§ **What is expected**
Note each line in the data holding the string "camera" and report it.
━━━━
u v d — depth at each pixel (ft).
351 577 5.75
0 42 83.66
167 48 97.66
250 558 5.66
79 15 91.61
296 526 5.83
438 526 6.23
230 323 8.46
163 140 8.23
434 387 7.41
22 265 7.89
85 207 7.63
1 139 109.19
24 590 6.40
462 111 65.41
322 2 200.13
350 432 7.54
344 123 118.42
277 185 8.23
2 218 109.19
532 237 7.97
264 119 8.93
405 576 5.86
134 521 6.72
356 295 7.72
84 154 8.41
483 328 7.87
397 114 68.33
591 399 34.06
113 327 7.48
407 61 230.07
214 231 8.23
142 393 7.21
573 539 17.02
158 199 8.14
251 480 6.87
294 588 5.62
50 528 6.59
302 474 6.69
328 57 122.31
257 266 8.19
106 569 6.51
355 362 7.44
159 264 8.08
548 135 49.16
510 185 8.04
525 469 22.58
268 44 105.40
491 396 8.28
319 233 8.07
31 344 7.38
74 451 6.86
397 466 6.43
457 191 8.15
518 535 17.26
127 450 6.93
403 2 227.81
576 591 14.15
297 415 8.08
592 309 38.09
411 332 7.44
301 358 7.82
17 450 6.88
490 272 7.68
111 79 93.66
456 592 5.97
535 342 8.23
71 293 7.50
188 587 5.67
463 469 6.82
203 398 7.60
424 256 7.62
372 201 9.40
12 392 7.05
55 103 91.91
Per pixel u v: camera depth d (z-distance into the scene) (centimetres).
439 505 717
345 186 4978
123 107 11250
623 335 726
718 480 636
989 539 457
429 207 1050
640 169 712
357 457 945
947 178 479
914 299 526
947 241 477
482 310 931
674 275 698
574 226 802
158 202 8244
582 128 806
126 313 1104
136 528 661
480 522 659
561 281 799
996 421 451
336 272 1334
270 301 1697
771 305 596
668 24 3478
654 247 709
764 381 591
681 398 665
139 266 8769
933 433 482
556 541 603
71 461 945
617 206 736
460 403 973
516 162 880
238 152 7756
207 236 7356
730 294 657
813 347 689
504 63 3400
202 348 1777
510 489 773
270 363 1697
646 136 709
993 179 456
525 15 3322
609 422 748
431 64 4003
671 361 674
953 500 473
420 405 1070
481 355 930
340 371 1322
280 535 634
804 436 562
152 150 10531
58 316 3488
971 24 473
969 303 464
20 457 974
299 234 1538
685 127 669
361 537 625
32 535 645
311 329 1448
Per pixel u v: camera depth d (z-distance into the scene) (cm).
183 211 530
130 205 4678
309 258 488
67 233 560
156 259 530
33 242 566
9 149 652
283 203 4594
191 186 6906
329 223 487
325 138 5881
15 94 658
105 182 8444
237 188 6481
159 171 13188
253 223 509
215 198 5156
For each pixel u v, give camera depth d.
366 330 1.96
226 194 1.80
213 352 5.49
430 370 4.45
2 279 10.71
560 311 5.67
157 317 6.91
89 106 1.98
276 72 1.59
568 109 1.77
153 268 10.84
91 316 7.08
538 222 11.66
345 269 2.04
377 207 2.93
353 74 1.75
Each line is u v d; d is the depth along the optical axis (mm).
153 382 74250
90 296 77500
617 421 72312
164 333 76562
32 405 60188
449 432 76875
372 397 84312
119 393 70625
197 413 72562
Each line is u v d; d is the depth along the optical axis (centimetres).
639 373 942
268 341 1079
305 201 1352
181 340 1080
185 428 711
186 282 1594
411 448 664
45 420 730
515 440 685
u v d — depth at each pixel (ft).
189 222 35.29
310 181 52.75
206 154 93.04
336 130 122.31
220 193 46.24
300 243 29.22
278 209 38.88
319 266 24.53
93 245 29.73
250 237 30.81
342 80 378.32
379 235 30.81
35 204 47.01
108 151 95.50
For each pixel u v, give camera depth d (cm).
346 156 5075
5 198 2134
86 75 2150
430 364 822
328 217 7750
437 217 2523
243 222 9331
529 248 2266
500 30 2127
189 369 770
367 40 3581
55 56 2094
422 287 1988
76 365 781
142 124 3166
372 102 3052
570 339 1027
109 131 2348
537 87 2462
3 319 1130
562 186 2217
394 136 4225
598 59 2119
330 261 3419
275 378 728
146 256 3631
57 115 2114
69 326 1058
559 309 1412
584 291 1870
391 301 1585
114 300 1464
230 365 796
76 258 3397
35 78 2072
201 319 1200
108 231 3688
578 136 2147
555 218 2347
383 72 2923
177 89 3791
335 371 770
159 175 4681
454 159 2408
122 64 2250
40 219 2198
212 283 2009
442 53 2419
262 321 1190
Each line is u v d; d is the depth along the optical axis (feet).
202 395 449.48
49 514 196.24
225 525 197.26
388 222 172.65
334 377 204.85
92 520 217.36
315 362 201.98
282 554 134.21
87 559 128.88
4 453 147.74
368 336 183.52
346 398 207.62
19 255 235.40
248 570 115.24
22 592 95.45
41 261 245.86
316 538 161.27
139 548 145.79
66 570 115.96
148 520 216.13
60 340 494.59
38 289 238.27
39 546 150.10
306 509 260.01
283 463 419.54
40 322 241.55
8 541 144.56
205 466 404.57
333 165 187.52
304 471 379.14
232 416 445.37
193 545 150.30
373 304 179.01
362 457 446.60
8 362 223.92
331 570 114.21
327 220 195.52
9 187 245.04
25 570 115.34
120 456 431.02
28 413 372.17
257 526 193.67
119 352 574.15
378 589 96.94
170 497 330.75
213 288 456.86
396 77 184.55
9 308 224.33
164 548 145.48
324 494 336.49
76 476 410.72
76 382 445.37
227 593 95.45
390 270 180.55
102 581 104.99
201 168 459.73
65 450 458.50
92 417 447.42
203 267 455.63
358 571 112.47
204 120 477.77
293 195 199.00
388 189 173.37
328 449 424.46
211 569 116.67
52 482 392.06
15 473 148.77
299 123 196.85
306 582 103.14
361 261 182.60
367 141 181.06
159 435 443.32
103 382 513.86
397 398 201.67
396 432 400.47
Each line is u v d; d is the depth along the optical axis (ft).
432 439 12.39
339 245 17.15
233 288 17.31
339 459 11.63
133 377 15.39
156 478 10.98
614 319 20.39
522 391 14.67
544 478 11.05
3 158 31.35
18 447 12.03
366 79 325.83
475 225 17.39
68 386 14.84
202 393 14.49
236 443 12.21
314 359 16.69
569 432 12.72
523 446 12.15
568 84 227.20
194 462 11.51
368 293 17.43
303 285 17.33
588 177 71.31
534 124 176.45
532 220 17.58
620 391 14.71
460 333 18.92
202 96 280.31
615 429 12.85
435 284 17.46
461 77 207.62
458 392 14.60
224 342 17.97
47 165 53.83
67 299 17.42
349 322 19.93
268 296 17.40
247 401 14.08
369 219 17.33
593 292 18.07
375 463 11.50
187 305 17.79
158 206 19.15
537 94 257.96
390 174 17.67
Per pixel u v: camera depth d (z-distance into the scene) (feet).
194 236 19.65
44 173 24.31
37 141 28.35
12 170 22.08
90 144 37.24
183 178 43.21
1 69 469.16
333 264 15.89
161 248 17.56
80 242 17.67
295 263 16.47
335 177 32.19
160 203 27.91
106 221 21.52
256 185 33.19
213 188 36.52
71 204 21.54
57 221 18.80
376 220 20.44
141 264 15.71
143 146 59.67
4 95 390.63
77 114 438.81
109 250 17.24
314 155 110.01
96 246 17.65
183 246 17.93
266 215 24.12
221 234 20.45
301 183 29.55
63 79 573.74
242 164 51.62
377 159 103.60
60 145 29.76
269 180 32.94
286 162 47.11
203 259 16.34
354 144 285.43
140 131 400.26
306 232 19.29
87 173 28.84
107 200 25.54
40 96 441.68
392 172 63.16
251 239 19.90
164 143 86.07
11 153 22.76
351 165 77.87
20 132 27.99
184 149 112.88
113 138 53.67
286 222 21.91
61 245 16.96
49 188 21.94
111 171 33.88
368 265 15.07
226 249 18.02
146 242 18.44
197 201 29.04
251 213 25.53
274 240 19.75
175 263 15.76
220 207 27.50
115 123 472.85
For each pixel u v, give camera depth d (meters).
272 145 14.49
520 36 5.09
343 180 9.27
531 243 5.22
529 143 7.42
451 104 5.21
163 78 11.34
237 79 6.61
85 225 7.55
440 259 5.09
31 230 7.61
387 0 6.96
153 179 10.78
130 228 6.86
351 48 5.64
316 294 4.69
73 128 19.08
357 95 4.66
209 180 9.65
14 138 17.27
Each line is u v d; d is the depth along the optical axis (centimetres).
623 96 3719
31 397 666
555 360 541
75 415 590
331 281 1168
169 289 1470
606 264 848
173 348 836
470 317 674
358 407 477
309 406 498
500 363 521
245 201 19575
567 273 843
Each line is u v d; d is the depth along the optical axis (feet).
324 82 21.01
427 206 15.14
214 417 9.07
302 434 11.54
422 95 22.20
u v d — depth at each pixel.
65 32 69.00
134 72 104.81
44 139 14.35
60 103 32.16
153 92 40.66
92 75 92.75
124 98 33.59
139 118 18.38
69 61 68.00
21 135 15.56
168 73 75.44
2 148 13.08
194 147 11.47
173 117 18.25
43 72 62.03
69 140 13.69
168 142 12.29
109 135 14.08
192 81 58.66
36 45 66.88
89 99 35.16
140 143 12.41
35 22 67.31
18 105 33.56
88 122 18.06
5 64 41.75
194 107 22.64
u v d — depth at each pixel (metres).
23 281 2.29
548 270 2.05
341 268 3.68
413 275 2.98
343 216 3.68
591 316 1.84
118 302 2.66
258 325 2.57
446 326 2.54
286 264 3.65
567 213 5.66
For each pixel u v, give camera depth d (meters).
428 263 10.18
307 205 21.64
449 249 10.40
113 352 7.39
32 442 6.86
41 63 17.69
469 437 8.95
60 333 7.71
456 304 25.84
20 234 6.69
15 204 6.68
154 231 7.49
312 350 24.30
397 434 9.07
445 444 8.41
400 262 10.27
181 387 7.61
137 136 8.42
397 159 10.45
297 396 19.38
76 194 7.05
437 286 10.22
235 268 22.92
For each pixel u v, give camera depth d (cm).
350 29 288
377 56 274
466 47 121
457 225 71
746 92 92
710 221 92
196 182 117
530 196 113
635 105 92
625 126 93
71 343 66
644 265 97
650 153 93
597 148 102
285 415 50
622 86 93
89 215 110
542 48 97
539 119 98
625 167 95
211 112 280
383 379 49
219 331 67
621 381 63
━━━━
§ **Written reply**
Per pixel u v: camera depth d (z-distance into the scene) (centimetres).
Per pixel u v: camera depth d (z-distance into the scene) (cm).
For each pixel u v, give camera depth d.
For each pixel u v, give camera depth d (cm).
Per pixel u v: camera depth d (z-distance into the scene) (feet).
For each pixel u v, give camera depth d (meters).
For each pixel u v, give camera depth d (meters).
For each pixel u v, give camera depth d (cm).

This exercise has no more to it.